### [WHAT YOU NEED TO DO]
Scan the records for lines with the string "SPORT". Say how many there are, and add nothing.

Dataset entries:

..........

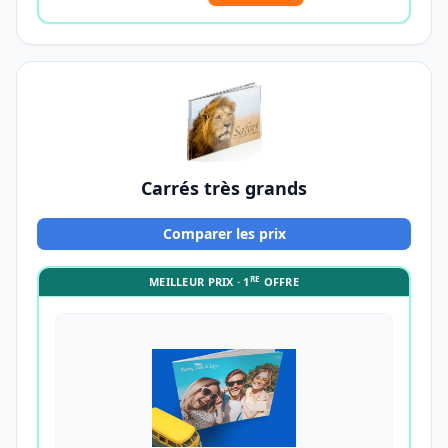
Carrés très grands
Comparer les prix
RE
MEILLEUR PRIX · 1
OFFRE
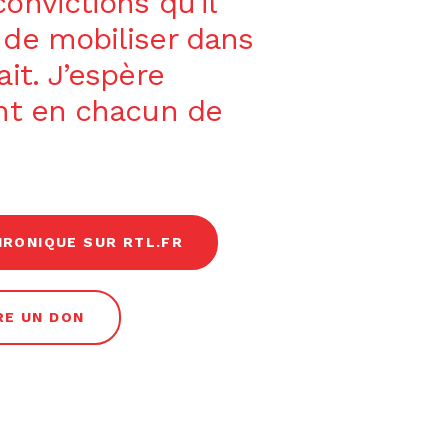
onvictions qu’il
 de mobiliser dans
ait. J’espère
ent en chacun de
HRONIQUE SUR RTL.FR
RE UN DON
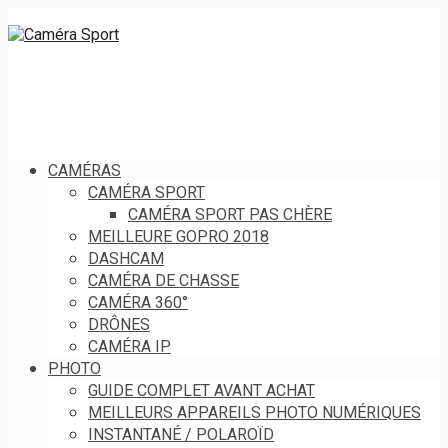
CAMÉRAS
CAMÉRA SPORT
CAMÉRA SPORT PAS CHÈRE
MEILLEURE GOPRO 2018
DASHCAM
CAMÉRA DE CHASSE
CAMÉRA 360°
DRÔNES
CAMÉRA IP
PHOTO
GUIDE COMPLET AVANT ACHAT
MEILLEURS APPAREILS PHOTO NUMÉRIQUES
INSTANTANÉ / POLAROÏD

..........

### [EXERCISE ANSWER]
2